What Ms. Volokh has not mentioned yet is that the constitution has a good structural mechanism for creating a good balance in the Supreme Court. The legislative branch and the executive branch jointly appoint Supreme Court judges, and as a result, those judges represent the interests of both the legislative branch and the executive branch (though biased towards interests of the executive branch). Perhaps it would be better then if the Supreme Court did not consider constitutional questions when reviewing this issue, but instead made a judgment call based on ‘reasonableness’. The Supreme Court does not have any incentives to favor either branch or too much interest bias toward either branch, so it is in a good position to decide which statutory qualifications for executive branch offices are appropriate and which are not.


I rarely cheer for either political party, but the Democrats are calling for a ‘consensus candidate’ and threatening to block Bush’s nomination if it is Ted Olson, who would be a very political nomination. I strongly support the nomination of consensus candidates over political ones, so: Go Democrats!

Democrats, including current Judiciary Committee Chairman Patrick Leahy, indicated they would mount strong challenges to Olson if Bush nominates him. “He is certainly not a consensus nominee,” said Sen.
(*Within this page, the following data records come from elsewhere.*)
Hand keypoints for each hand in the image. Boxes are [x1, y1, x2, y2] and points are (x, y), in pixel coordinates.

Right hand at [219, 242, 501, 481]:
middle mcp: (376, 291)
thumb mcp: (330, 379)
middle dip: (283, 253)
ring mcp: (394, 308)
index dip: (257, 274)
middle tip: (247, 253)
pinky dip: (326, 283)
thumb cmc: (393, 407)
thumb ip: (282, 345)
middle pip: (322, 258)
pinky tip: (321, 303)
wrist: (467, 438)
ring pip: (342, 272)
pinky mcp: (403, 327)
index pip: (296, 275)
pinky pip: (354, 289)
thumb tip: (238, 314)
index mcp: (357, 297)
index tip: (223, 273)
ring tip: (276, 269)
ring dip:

Chuck Schumer, D-N.Y. “He has a very political background.”

Later in the article:

If Democrats delay the nomination, [Republican Senate leader] McConnell warned, “they’ll show the American people that their concern for the department was insincere.”

It takes some serious chutzpa to attack the Democrats for showing concern about the independence and centrism of the justice department.

I can’t be the only one who thinks that the position of Attorney General, or any appointment, should not be a political appointment. There are many people that would be acceptable to almost everyone, and the president should nominate one of these candidates.